**QUOTED PASSAGE**:
+---+

QEMU to Hardware: Our Testing Approach

How we test every commit against emulated and real hardware, from a QEMU AST2600 with virtual sensors to an HPE DL320 Gen11 in the lab.

Christian Walter Founder, Canopy

April 16, 2026 10 min read

BMC firmware has a testing problem. The software runs on constrained embedded hardware, interacts with dozens of physical sensors and buses, and controls safety-critical systems like fan speed and host power. But most OpenBMC development still follows the same pattern: build an image, flash it onto hardware, SSH in, poke around, and hope nothing regressed. There is no npm test. There is no CI that catches a broken Redfish route or a failed user authentication before it reaches the lab. OpenBMC has the Robot Framework test suite, but it is not integrated into upstream CI — most developers never see it run on their patches.

+---+

**SUPPLIED DATA**:

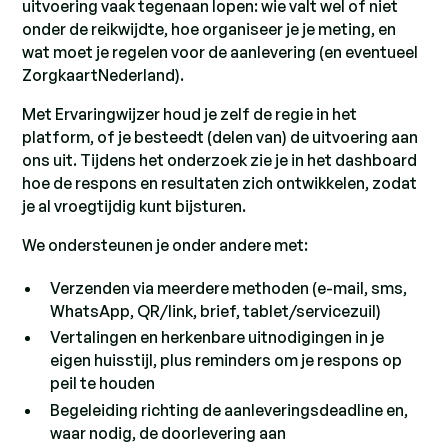
uitvoering vaak tegenaan lopen: wie valt wel of niet
onder de reikwijdte, hoe organiseer je je meting, en
wat moet je regelen voor de aanlevering (en eventueel
ZorgkaartNederland).
Met Ervaringwijzer houd je zelf de regie in het
platform, of je besteedt (delen van) de uitvoering aan
ons uit. Tijdens het onderzoek zie je in het dashboard
hoe de respons en resultaten zich ontwikkelen, zodat
je al vroegtijdig kunt bijsturen.
We ondersteunen je onder andere met:
Verzenden via meerdere methoden (e-mail, sms,
WhatsApp, QR/link, brief, tablet/servicezuil)
Vertalingen en herkenbare uitnodigingen in je
eigen huisstijl, plus reminders om je respons op
peil te houden
Begeleiding richting de aanleveringsdeadline en,
waar nodig, de doorlevering aan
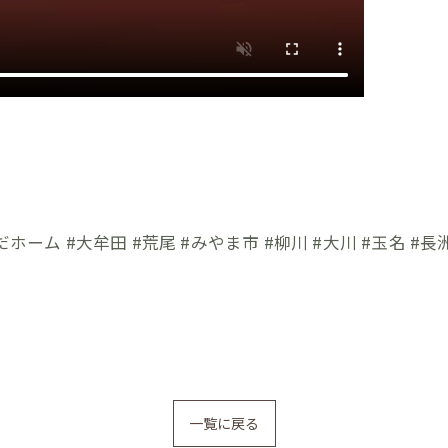
ーム #大牟田 #荒尾 #みやま市 #柳川 #大川 #玉名 #長洲
一覧に戻る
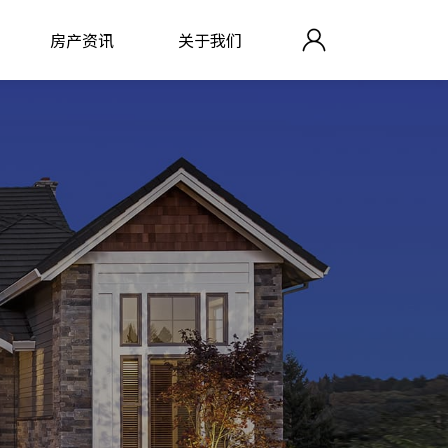
房产资讯
关于我们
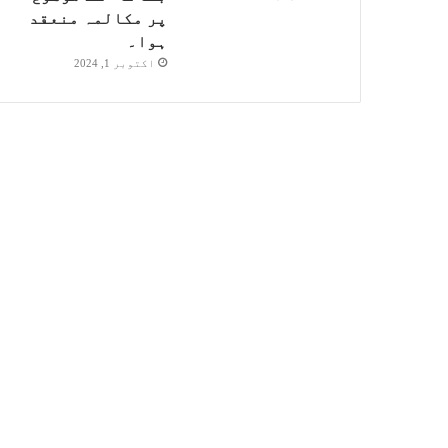
پر مکالمہ منعقد
ہوا۔
اکتوبر 1, 2024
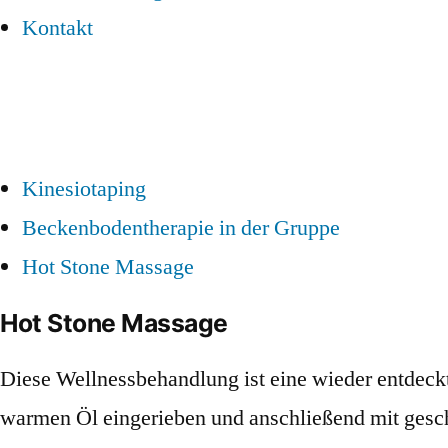
Kontakt
Kinesiotaping
Beckenbodentherapie in der Gruppe
Hot Stone Massage
Hot Stone Massage
Diese Wellnessbehandlung ist eine wieder entdeck
warmen Öl eingerieben und anschließend mit gesch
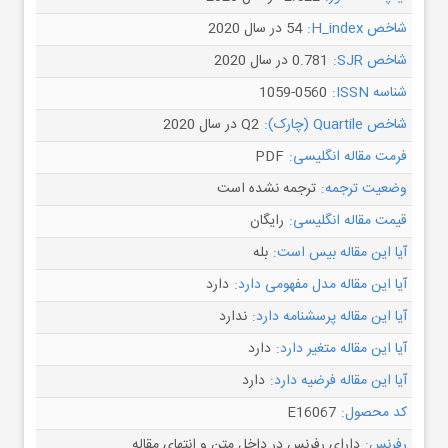
شاخص H_index:
54 در سال 2020
شاخص SJR:
0.781 در سال 2020
شناسه ISSN:
1059-0560
شاخص Quartile (چارک):
Q2 در سال 2020
فرمت مقاله انگلیسی:
PDF
وضعیت ترجمه:
ترجمه نشده است
قیمت مقاله انگلیسی:
رایگان
آیا این مقاله بیس است:
بله
آیا این مقاله مدل مفهومی دارد:
دارد
آیا این مقاله پرسشنامه دارد:
ندارد
آیا این مقاله متغیر دارد:
دارد
آیا این مقاله فرضیه دارد:
دارد
کد محصول:
E16067
رفرنس:
دارای رفرنس در داخل متن و انتهای مقاله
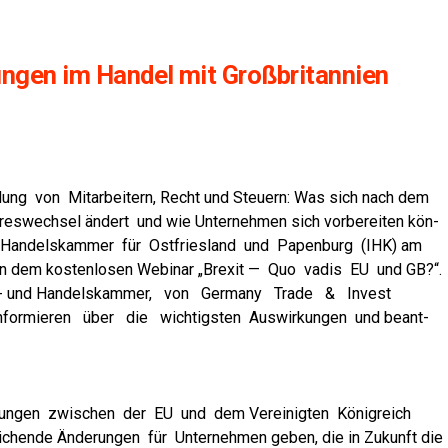
n­gen im Han­del mit Groß­bri­tan­ni­en
­dung von Mit­ar­bei­tern, Recht und Steu­ern: Was sich nach dem
es­wech­sel ändert und wie Unter­neh­men sich vor­be­rei­ten kön­
nd Han­dels­kam­mer für Ost­fries­land und Papen­burg (IHK) am
 in dem kos­ten­lo­sen Web­i­nar „Brexit — Quo vadis EU und GB?“.
trie- und Han­dels­kam­mer, von Ger­ma­ny Trade & Invest
for­mie­ren über die wich­tigs­ten Aus­wir­kun­gen und beant­
lun­gen zwi­schen der EU und dem Ver­ei­nig­ten König­reich
hen­de Ände­run­gen für Unter­neh­men geben, die in Zukunft die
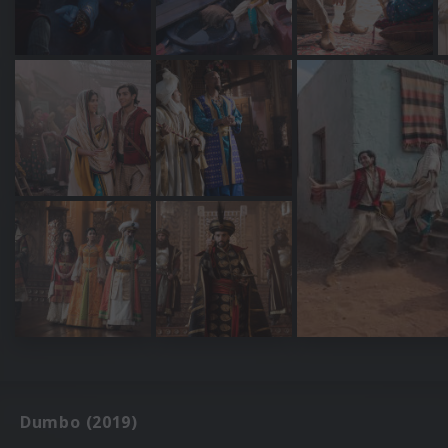
Dumbo (2019)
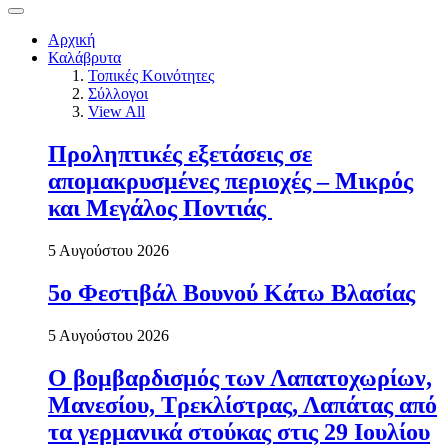
Αρχική
Καλάβρυτα
Τοπικές Κοινότητες
Σύλλογοι
View All
Προληπτικές εξετάσεις σε
απομακρυσμένες περιοχές – Μικρός
και Μεγάλος Ποντιάς
5 Αυγούστου 2026
5ο Φεστιβάλ Βουνού Κάτω Βλασίας
5 Αυγούστου 2026
Ο βομβαρδισμός των Λαπατοχωρίων,
Μανεσίου, Τρεκλίστρας, Λαπάτας από
τα γερμανικά στούκας στις 29 Ιουλίου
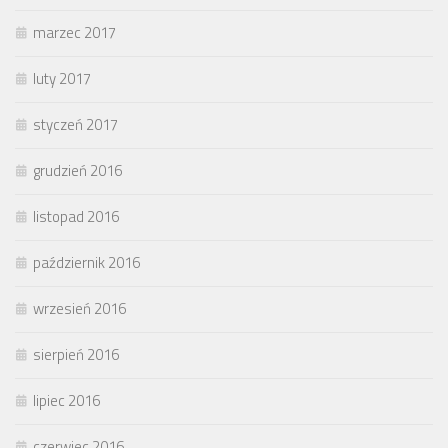
marzec 2017
luty 2017
styczeń 2017
grudzień 2016
listopad 2016
październik 2016
wrzesień 2016
sierpień 2016
lipiec 2016
czerwiec 2016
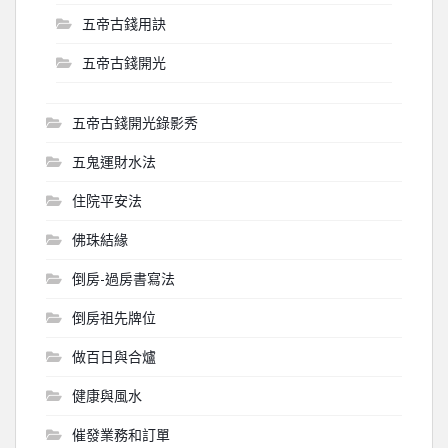
五帝古錢用訣
五帝古錢開光
五帝古錢開光錄影秀
五鬼運財水法
住院平安法
佛珠結緣
倒房-過房書寫法
倒房祖先牌位
做百日與合爐
健康與風水
催發業務和訂單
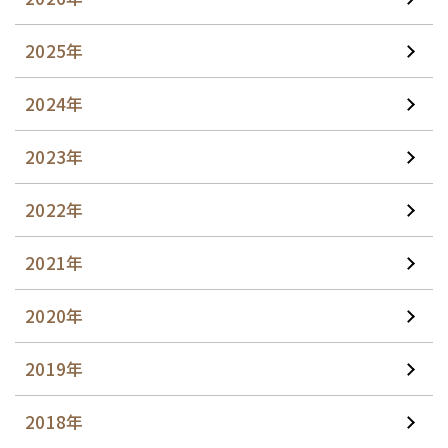
2025年
2024年
2023年
2022年
2021年
2020年
2019年
2018年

+---+

**TASK GOAL**: In the article on BMC firmware testing, which OpenBMC test suite exists but is not part of upstream CI?

**ANSWER SECTION**: The Robot Framework test suite.